The /curate-doc command always regenerates the description, whereas /rescrape-docs only regenerates descriptions for files with content changes.
Directory Structure:
uv/
├── INDEX.xml # Index of all docs
├── README.md
├── api-reference.md # Scraped doc
├── getting-started.md # Scraped doc
└── ...
INDEX.xml Schema:
<docs_index>
<source>
<title>Hello Document Title</title>
<description>20-30 word dense summary optimised for semantic search...</description>
<source_url>https://docs.example.com/hello</source_url>
<local_file>hello-document-title.md</local_file>
<scraped_at>2025-10-15</scraped_at>
</source>
<!-- Multiple <source> entries, one per .md file -->
</docs_index>Scripts use FireCrawl Python SDK. MCP server also configured (.mcp.json, .claude/settings.json).
Instead of crawling, rather go to GitHub and automate downloading and index creation.
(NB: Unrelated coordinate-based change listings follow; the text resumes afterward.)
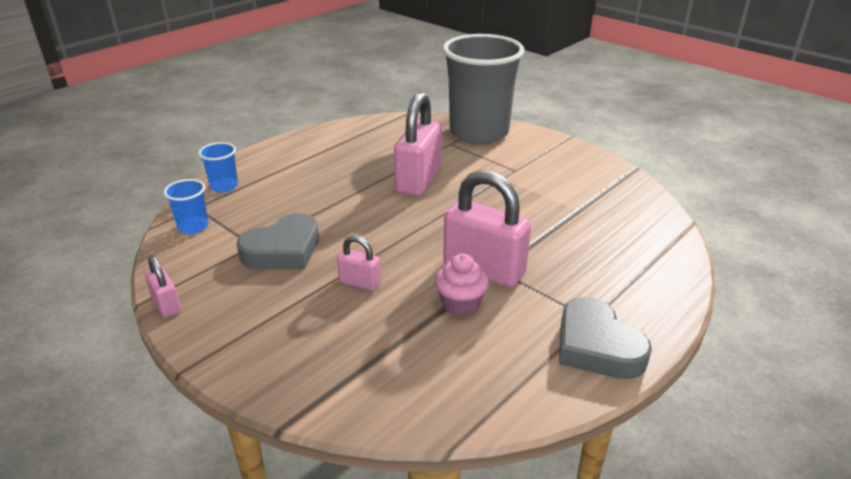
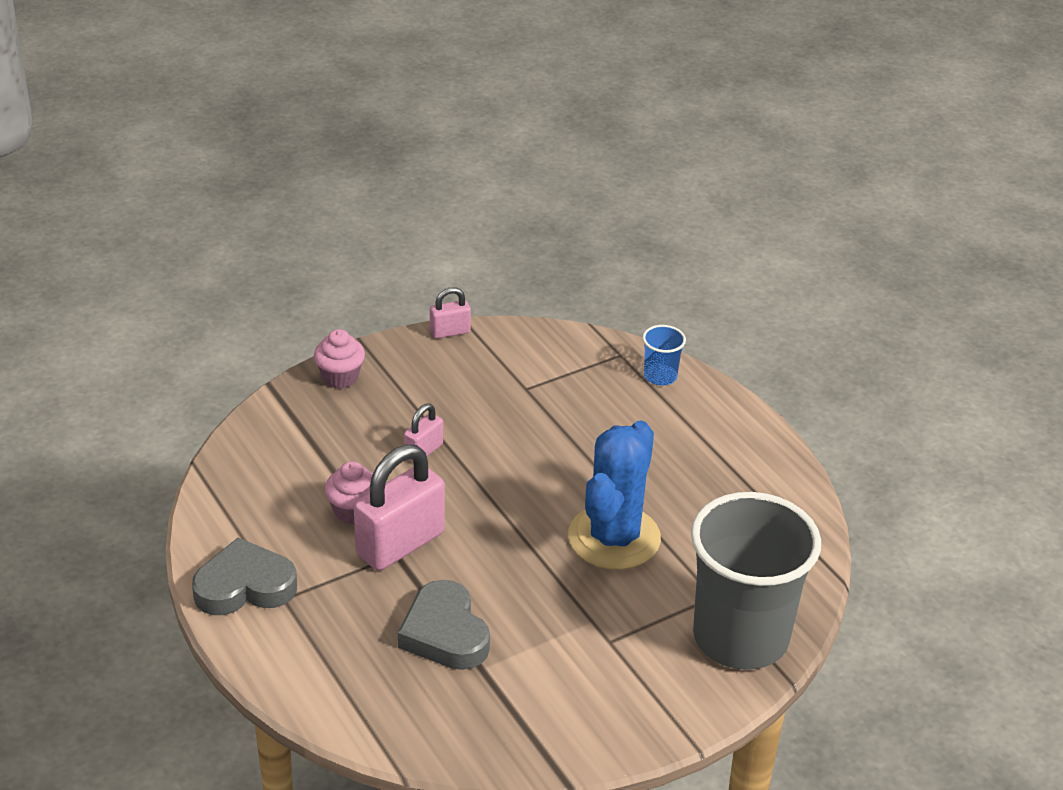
camera: 105 degrees right, 5 degrees up
(193, 227) = (578, 351): blue cup -> none
(259, 366) = (340, 377): none -> pink cupcake
(283, 250) = (506, 407): grey heart -> grey heart (445, 633)
(418, 180) = (614, 538): pink padlock -> blue cactus

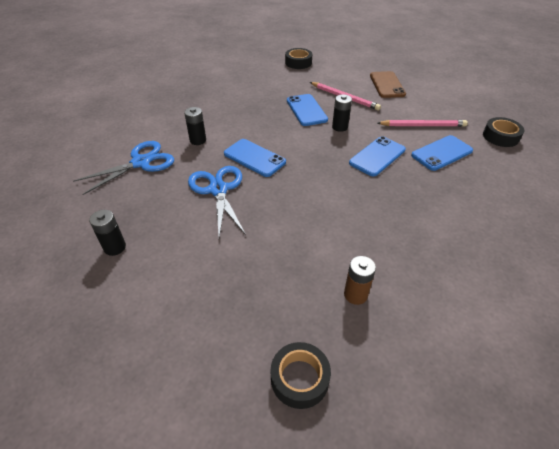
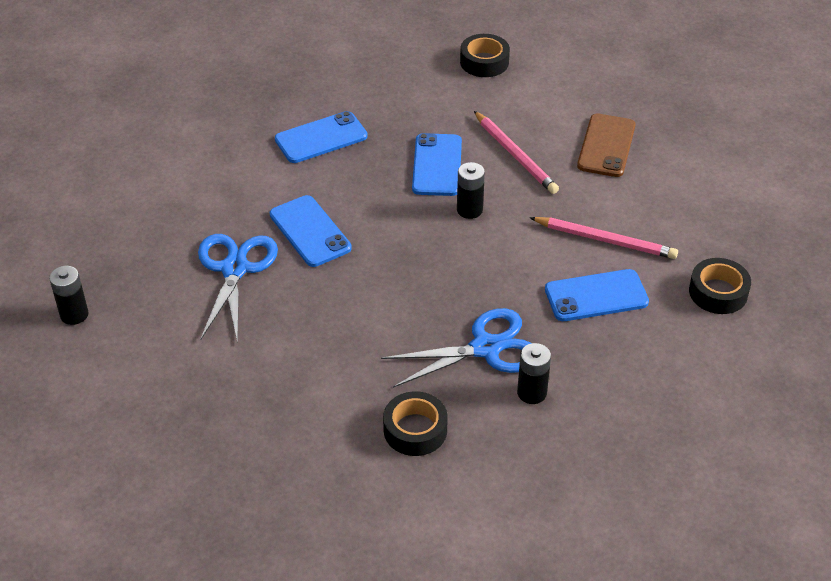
camera: 20 degrees right, 0 degrees up
(141, 162) = (150, 199): blue scissors -> blue scissors (485, 348)
(198, 140) = (244, 181): black battery -> black battery (532, 393)
(299, 378) = (211, 520): black tape -> black tape (415, 430)
(355, 294) = (329, 455): brown battery -> none
(377, 156) = (492, 275): blue phone -> blue phone (321, 138)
Docs are much cleaner than crawling. Keep .mdx files as-is; do not convert to .md. Trade-off: bulk downloads bloat the index; curating individually keeps focus.
Instruction given to Claude Code and successfully run on uv/ directory to update all documents via direct HTTP fetch (Python script), so no scraping, 100% clean, and no Firecrawl tokens.
Adding this as a note for later to refactor to this method. (The screenshot mentions curl but we used Python's urllib.request.)